Noel Streatfeild had a "bus test" for whether she'd developed her characters well and deeply enough: if you saw the family on a bus, would you recognise them? (If you're a Streatfeild fan that's a great site, by the way). It's obvious what the central characters - the ones Forster called round characters - in your novel need, even if it's not so obvious how to set about it. But what about flat characters? What if the world you're working with has a huge number of peripheral characters? How do you bring a bit of life to them, make us believe in them, without without sinking the novel?

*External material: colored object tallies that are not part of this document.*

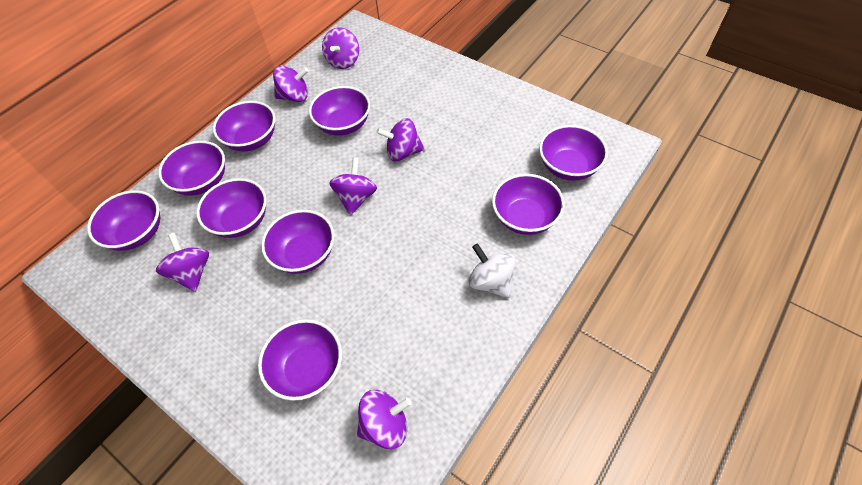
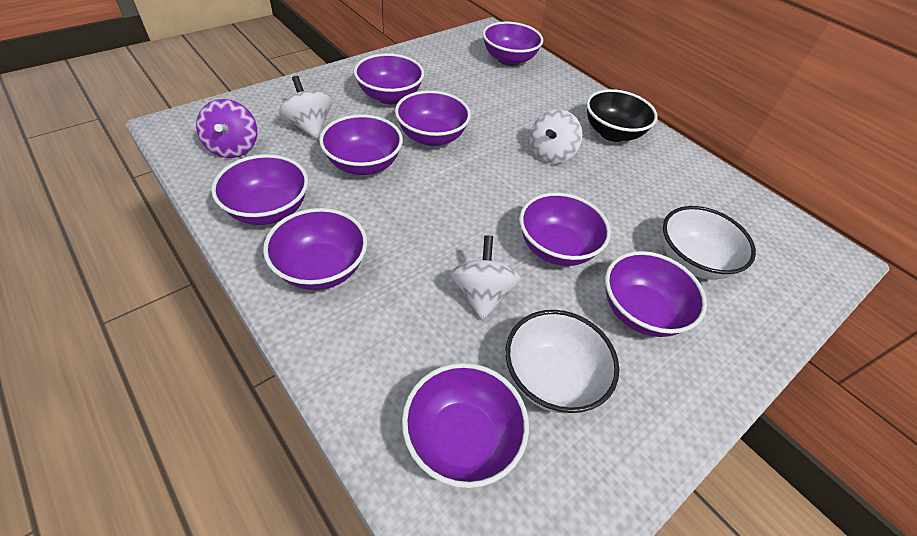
black bowl: 0 -> 1
purple spinning top: 6 -> 1
white bowl: 0 -> 2
white spinning top: 1 -> 3

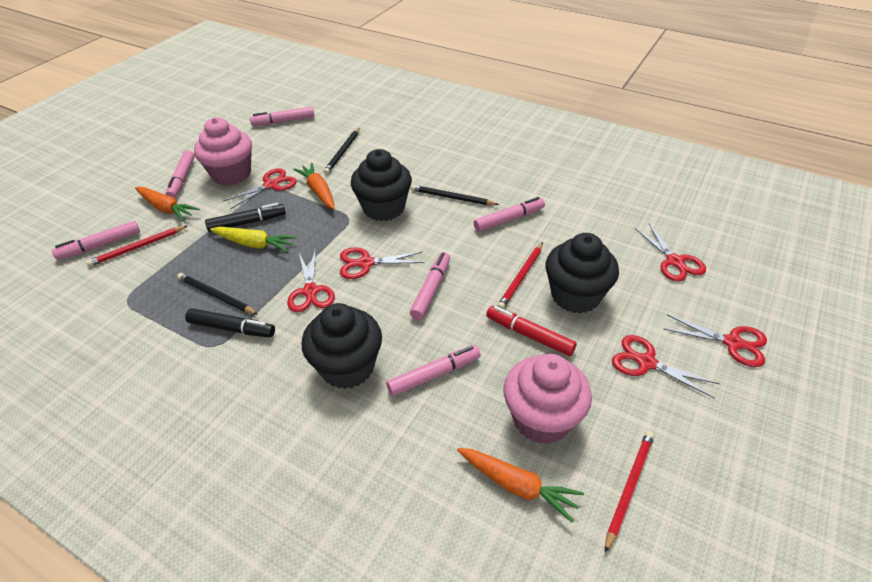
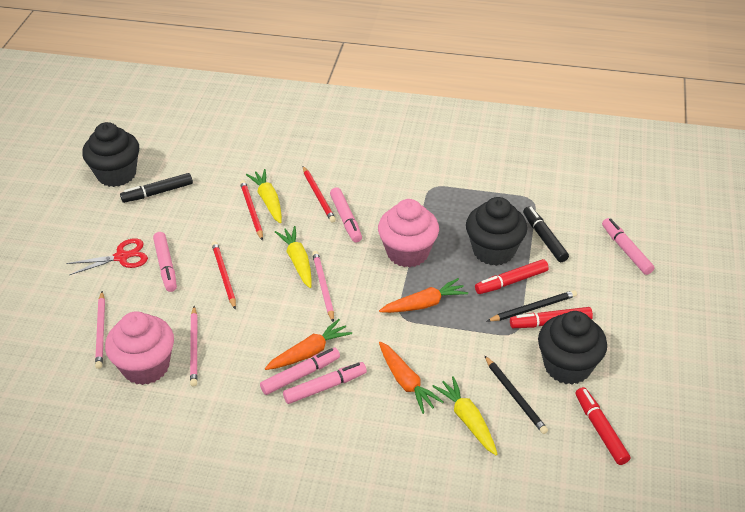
black pencil: 3 -> 2
pink marker: 6 -> 5
pink pencil: 0 -> 3
red marker: 1 -> 3
red scissors: 6 -> 1
yellow carrot: 1 -> 3

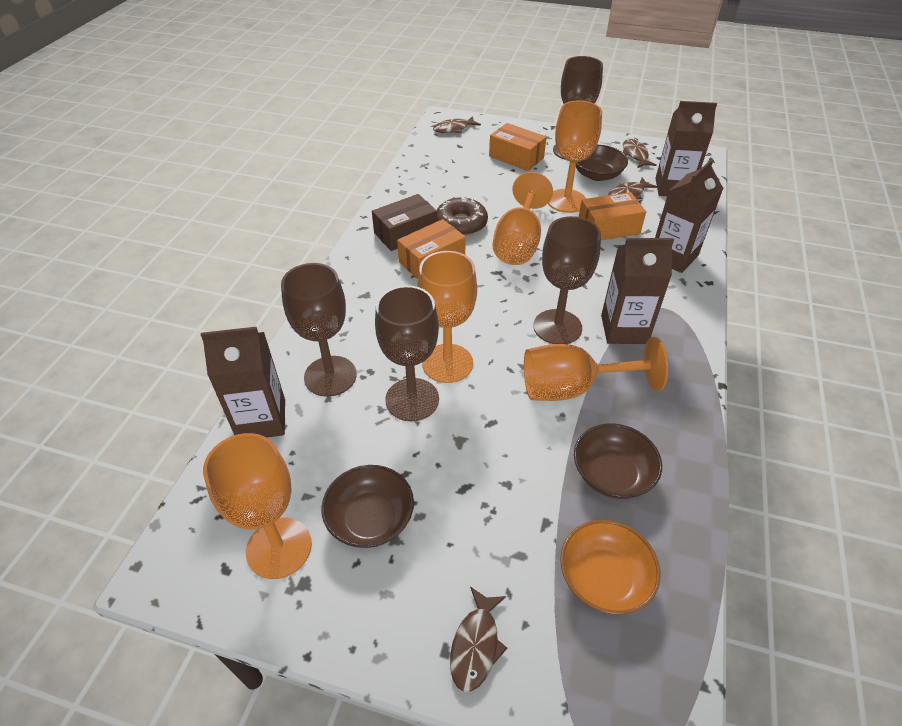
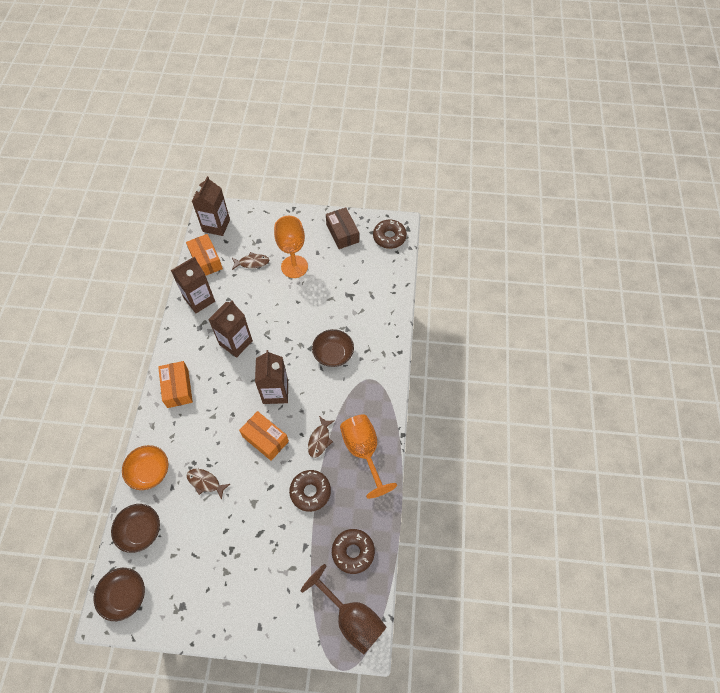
brown donut: 1 -> 3
brown fish: 4 -> 3
brown goblet: 4 -> 1
orange goblet: 5 -> 2

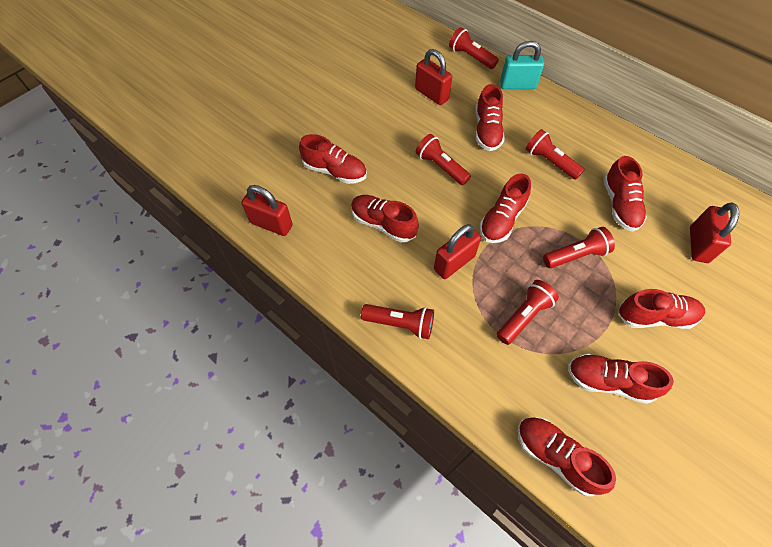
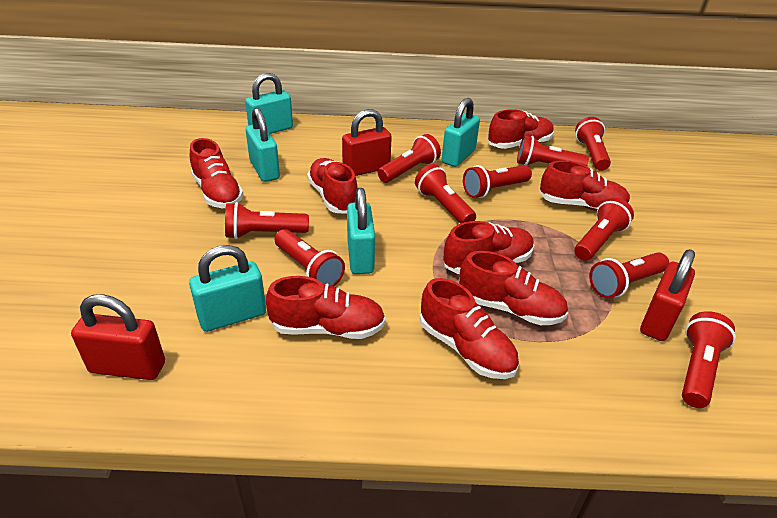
red flashlight: 6 -> 10
red padlock: 4 -> 3
turquoise padlock: 1 -> 5

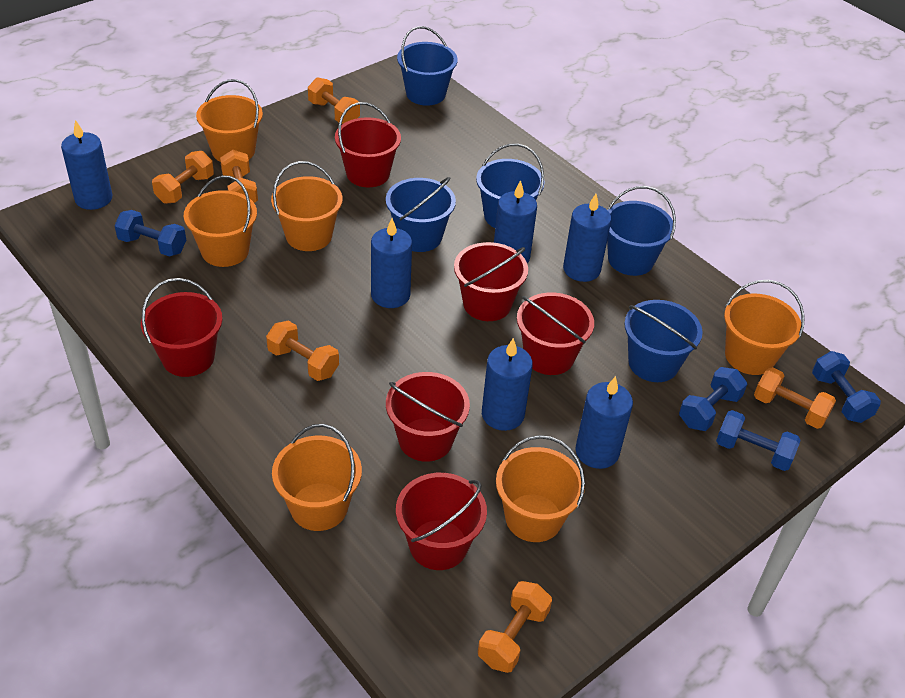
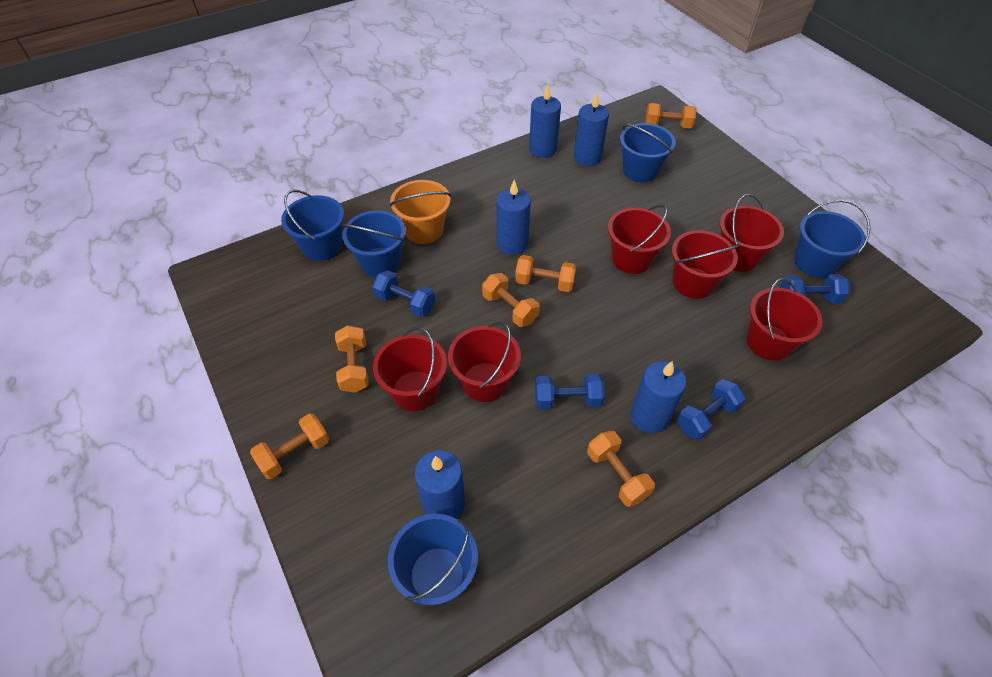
blue candle: 6 -> 5
orange bucket: 6 -> 1

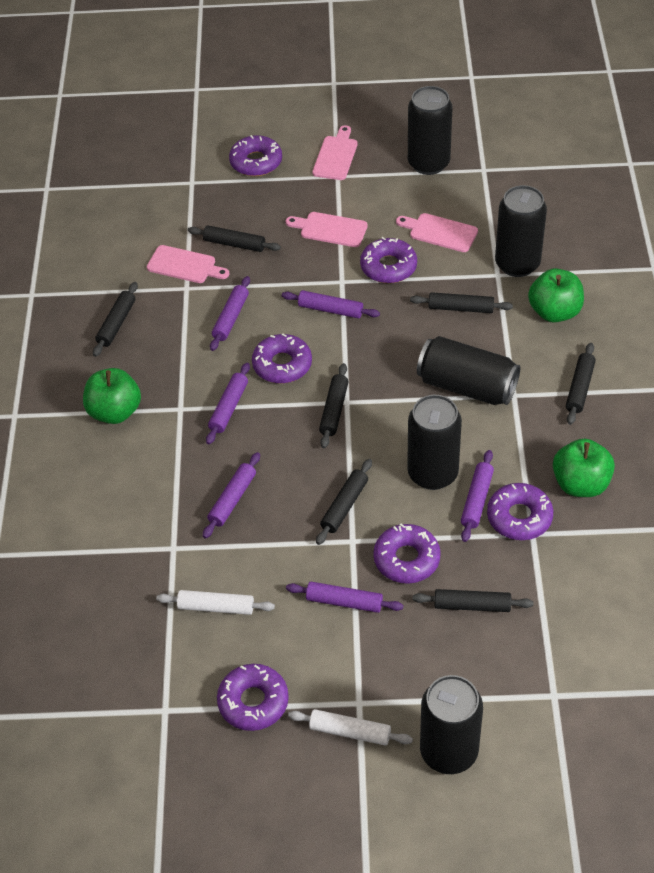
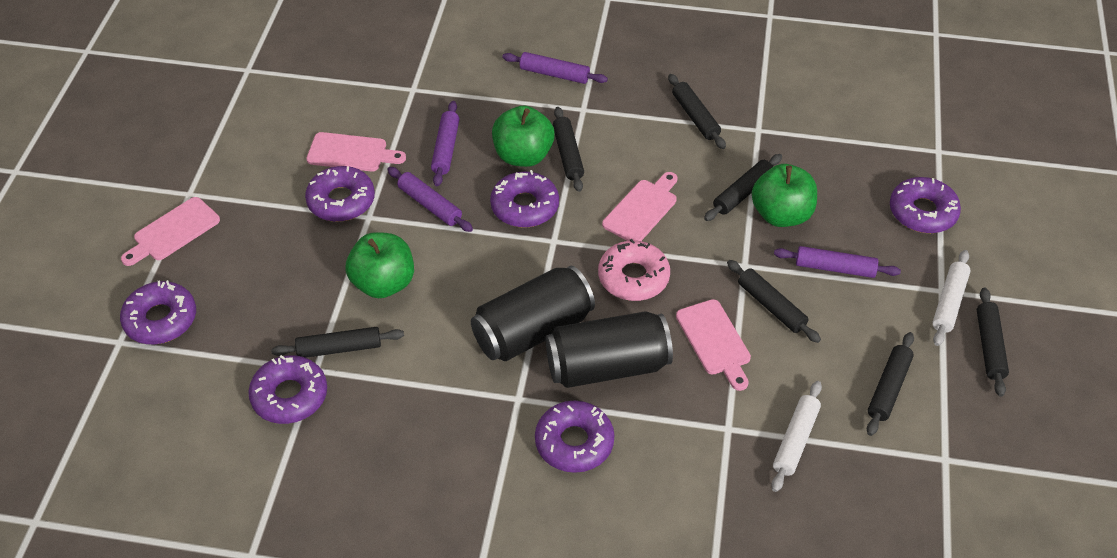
black can: 5 -> 2
pink donut: 0 -> 1
purple rolling pin: 6 -> 4

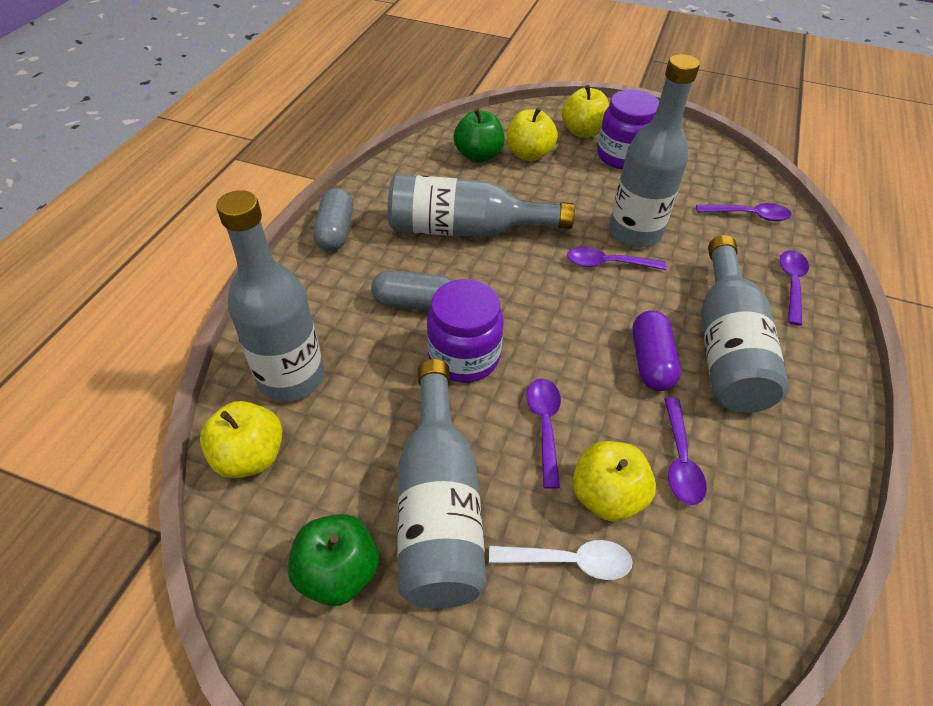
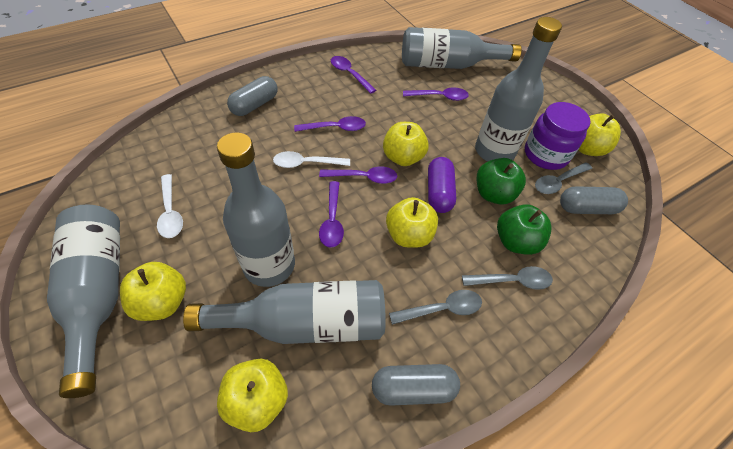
grey capsule: 2 -> 3
grey spoon: 0 -> 3
purple jar: 2 -> 1
white spoon: 1 -> 2
yellow apple: 4 -> 5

It's most obvious at the beginning, when a reader is working out how this novel works. There are lots of ways a novel can work, but it won't work at all if the reader isn't shown how to read it. And we hold on to what we know about this character so far if we think it'll matter later. And, roughly, we need our expectations to be fulfilled: the proportion of how much we know should roughly be rewarded by how important they are in the story. Well, never say always: Zadie Smith started White Teeth with a suicide by someone who was fundamentally not important in the novel: what was important was the world that body plummeted through, and what happened next.I do know people for whom that was supremely irritating, and others for whom it was just right for Smith's project in the novel, which is full of the apparent superfluities and redundancies of the modern urban world. You pays your literary money and you takes your choice.

But it's also important to realise that while the amount of detail you spend on a character is one clue for the reader, the amount of depth you give is a different kind of clue, and you need to know what you're doing with each.